What is frustrating is how difficult these memoirs are to read. Co-authored with Paul Arrowsmith, the book’s contents are more easily grasped through its extensive index than through its chapter organization. The editing alternates uneasily between discursive conversations and Wright’s own considered texts while the timeline winds forwards, backwards and sideways with a persistent sense of déjà vu. Sentence structure is sometimes awkward and poor proofreading — ‘Marot Fonteyn’ is unforgivable — adds to the level of frustration. Nevertheless, the value of Wright’s memoirs is to substantiate and add to the complex history of ballet and his comments on the classics, garnered over the last 50 years, form a vital and perceptive account of how to stage them. These in themselves have the makings of a separate book. Wright is humble enough to admit his own failures and his caveats about designers and technical staff are salutary.

Despite his close association with The Royal Ballet, Wright’s relationship with Sir Frederick Ashton seems surprisingly bleak and he has little to say about Rudolph Nureyev as a dancer; I sense a lot of the memoirs exist in between the lines but he is harsh on Sylvie Guillem and disagrees on many counts with the treatment of MacMillan’s legacy by his widow, Lady Deborah MacMillan.

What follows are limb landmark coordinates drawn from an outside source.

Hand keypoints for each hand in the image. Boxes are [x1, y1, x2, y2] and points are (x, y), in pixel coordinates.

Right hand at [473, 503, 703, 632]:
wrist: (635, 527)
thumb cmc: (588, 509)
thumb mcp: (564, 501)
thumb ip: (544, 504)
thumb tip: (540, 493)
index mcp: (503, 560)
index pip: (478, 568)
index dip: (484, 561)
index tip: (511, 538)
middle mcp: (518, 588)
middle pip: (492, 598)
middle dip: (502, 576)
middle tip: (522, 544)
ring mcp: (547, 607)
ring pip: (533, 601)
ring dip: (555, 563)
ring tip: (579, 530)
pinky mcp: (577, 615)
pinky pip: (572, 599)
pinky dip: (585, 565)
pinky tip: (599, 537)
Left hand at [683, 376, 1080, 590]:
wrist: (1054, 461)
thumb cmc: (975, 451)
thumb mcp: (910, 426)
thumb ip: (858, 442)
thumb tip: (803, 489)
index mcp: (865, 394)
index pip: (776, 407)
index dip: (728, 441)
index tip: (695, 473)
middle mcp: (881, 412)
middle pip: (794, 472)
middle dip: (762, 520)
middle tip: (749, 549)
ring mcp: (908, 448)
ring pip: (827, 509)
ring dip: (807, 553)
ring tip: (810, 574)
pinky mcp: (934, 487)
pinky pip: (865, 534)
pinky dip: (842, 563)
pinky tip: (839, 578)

Given his experience with the classics and his narrative sensibility, his lack of enthusiasm for the work of Wayne McGregor comes as no surprise, neither is his strong support for David Bintley and Christopher Wheeldon as choreographers with the ability to carry forward the tradition of the classics and of classical dance that is at the heart of the Royal Ballet’s two companies.

So what are the wrongs? One of Wright’s admitted weaknesses is in forgetting, while making a speech, to acknowledge the indispensable contribution of a key player. He preempts a recurrence of this by devoting an entire chapter to a roll call of appreciation for those past and present whose devotion to their own art has helped and inspired him throughout his career. If the memoirs read as program notes to his life work, this is the cast list.